Sombrer dans l’oubli : telle est l’une des plus grandes peurs des personnes qui ont été injustement emprisonnées.
Cette peur glaçante qu’avec le temps, plus personne ne se soucie de leur sort. Une angoisse de croupir en prison pendant que le monde extérieur oublie leur existence.
Ces pensées ont également traversé l’esprit de Taner Kılıç, président honoraire d’Amnesty Turquie. Le 6 juin 2018 marque le premier anniversaire de l’emprisonnement de cet avocat spécialiste des droits humains, qui est privé de sa liberté bien qu’il n’ait commis aucune infraction.
Mais depuis le début de cette injustice, le soutien de personnes du monde entier lui a donné de la force : « Une personne emprisonnée pourrait craindre que même ses proches l’oublient, comme les “prisonniers oubliés”, mais dans mon cas, cela a en réalité été l’inverse. En plus de ma famille et mes amis, le monde me connaît et me regarde grâce à Amnesty International. »
Les débuts d’Amnesty
Les mots de Taner nous renvoient aux origines du mouvement d’Amnesty International : il y a presque 60 ans, le 28 mai 1961, Peter Benenson, lui aussi avocat, publie un article intitulé Les prisonniers oubliés dans les colonnes du journal britannique The Observer.
Il y présente une idée simple : si suffisamment de personnes font de l’injustice une affaire personnelle et écrivent aux gouvernements traitant des personnes injustement et avec cruauté, il est possible d’obtenir des changements positifs.
Peter Benenson a fondé Amnesty International et consacré le terme « prisonniers d’opinion » : personnes emprisonnées uniquement en raison de leurs opinions ou convictions.
De nombreux autres prisonniers d’opinion
Malheureusement, notre collègue et ami Taner n’est qu’un des nombreux prisonniers d’opinion de l’histoire de la Turquie. Depuis des décennies, des militants d’Amnesty font campagne en faveur des personnes emprisonnées à tort dans le pays et leur donnent espoir.
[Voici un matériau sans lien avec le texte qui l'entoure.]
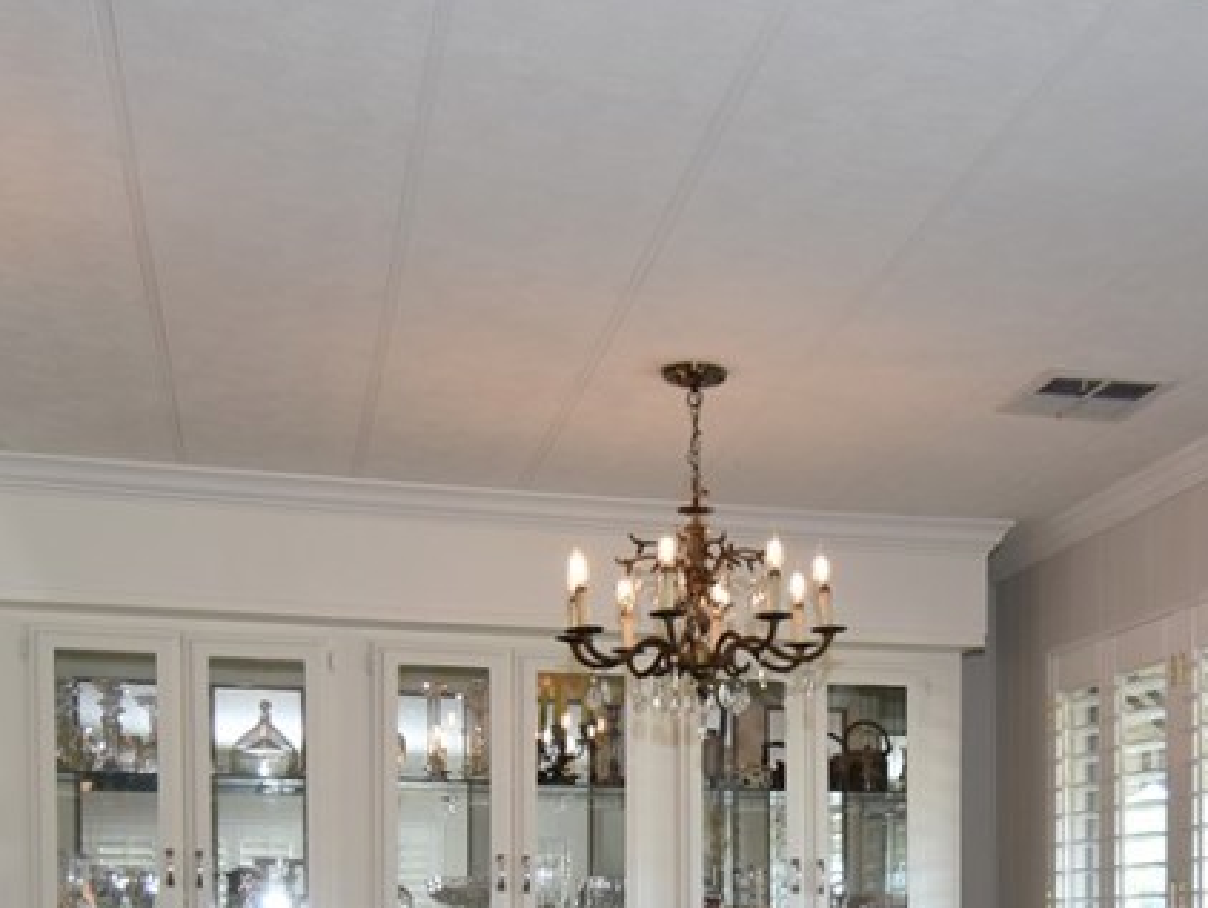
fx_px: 2933
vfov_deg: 17.1
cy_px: 944
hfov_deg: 23.1
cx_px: 859
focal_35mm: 84
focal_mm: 24
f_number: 4
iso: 200
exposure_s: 1/60
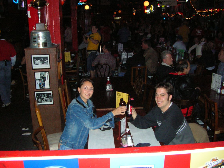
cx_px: 112
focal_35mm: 35
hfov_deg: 52.7
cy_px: 84
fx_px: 226
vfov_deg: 40.6
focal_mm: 5.8
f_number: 2.8
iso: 200
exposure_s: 1/60.1
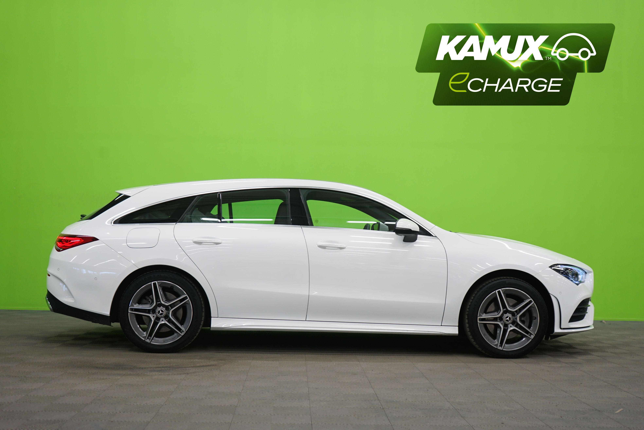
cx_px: 322
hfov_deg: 44.5
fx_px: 787
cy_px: 215
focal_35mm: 44
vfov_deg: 30.5
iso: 400
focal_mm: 44
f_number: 4.5
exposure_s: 1/13
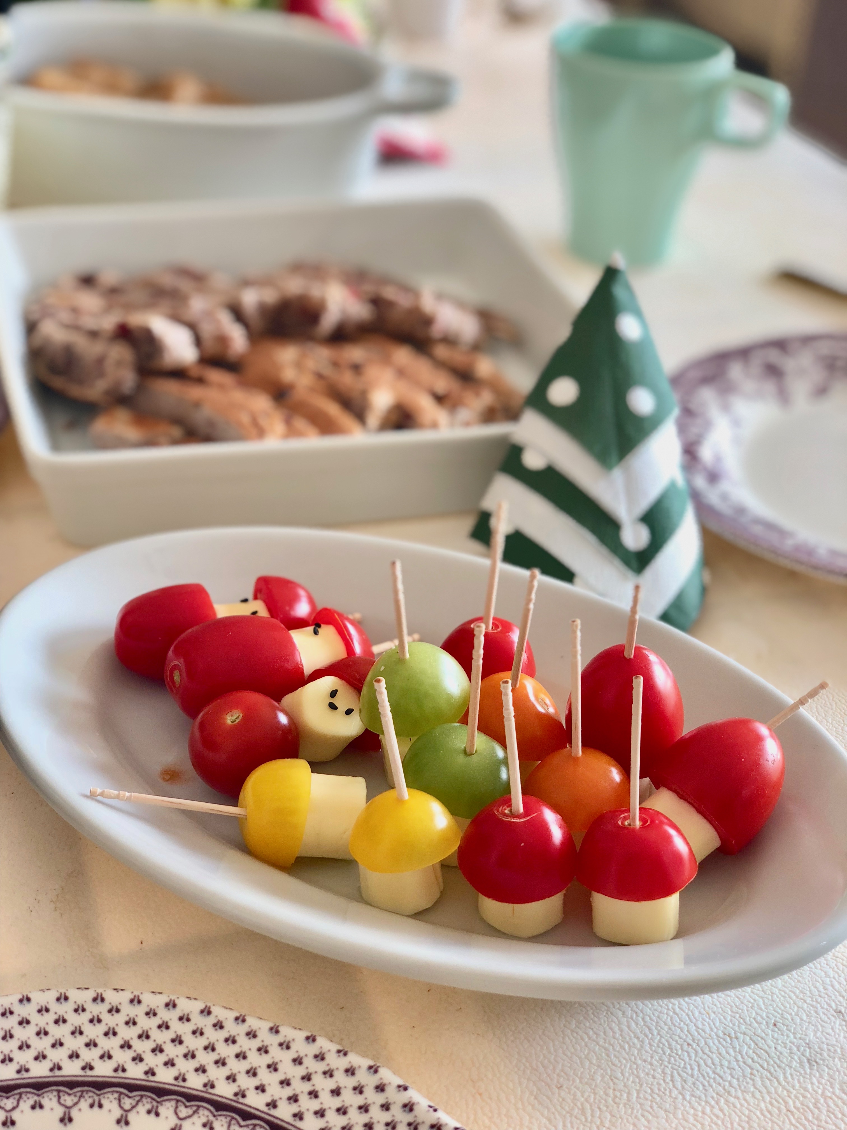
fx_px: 1696
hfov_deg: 28.0
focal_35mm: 52
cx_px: 424
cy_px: 565
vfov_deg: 36.8
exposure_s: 1/60
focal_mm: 6
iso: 20
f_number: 2.4
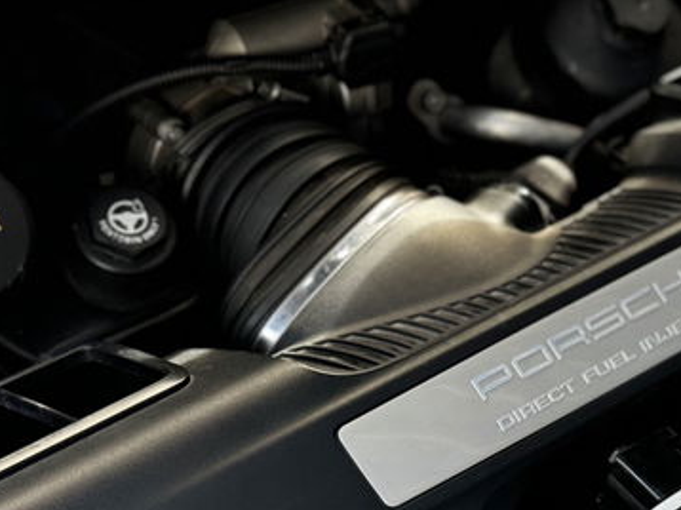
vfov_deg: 14.3
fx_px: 2025
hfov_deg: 19.0
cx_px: 449
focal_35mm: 103
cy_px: 344
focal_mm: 6.76
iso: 64
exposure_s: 1/281
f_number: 1.78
En 1964, l’ancien président turc Celâl Bayar a envoyé une lettre alors qu’il était en prison, pour remercier Amnesty de faire campagne en faveur de sa libération.
En 1971, Mümtaz Soysal, sachant que des militants d’Amnesty dans le monde entier demandaient sa libération, a écrit les lignes suivantes depuis la prison :
« Bientôt, la nuit tombera et ils fermeront les portes des cellules. Je ne me sens pas seul, je suis avec toute l’humanité et toute l’humanité est avec moi. »
Un climat de peur en Turquie
Après la tentative de coup d’État de juillet 2016, les autorités ont délibérément utilisé l’état d’urgence en vigueur comme excuse pour décimer la société civile. Les défenseur-e-s des droits humains, les journalistes, les syndicalistes, les avocats et d’autres membres de la société civile vivent dans un climat de peur constante, ignorant s’ils seront les prochains chez qui l’on viendra sonner aux aurores en raison d’un tweet, d’un article, d’un discours ou simplement de leur travail. Pour chacune de ces personnes, un jour d’emprisonnement de plus est un jour d’injustice de plus.
À Amnesty International, nous n’aurons de cesse de lutter en faveur de leur libération. Nous continuerons de parler de la Turquie et de soutenir les courageuses personnes sur le terrain qui se battent pour défendre les droits humains dans le pays.
Et nous continuerons de compter les jours jusqu’à ce que Taner passe les portes de la prison et qu’il puisse enfin être libre de prendre sa femme et ses enfants dans ses bras.
Jusqu’à ce que ce moment arrive, vous pouvez nous aider à lui faire garder espoir en envoyant des messages de solidarité. Comme dit Taner : « Vos lettres et votre soutien me donnent de la force ».
Continuons de montrer à Taner et aux autres personnes injustement emprisonnées en Turquie qu’ils ne seront jamais des prisonniers oubliés.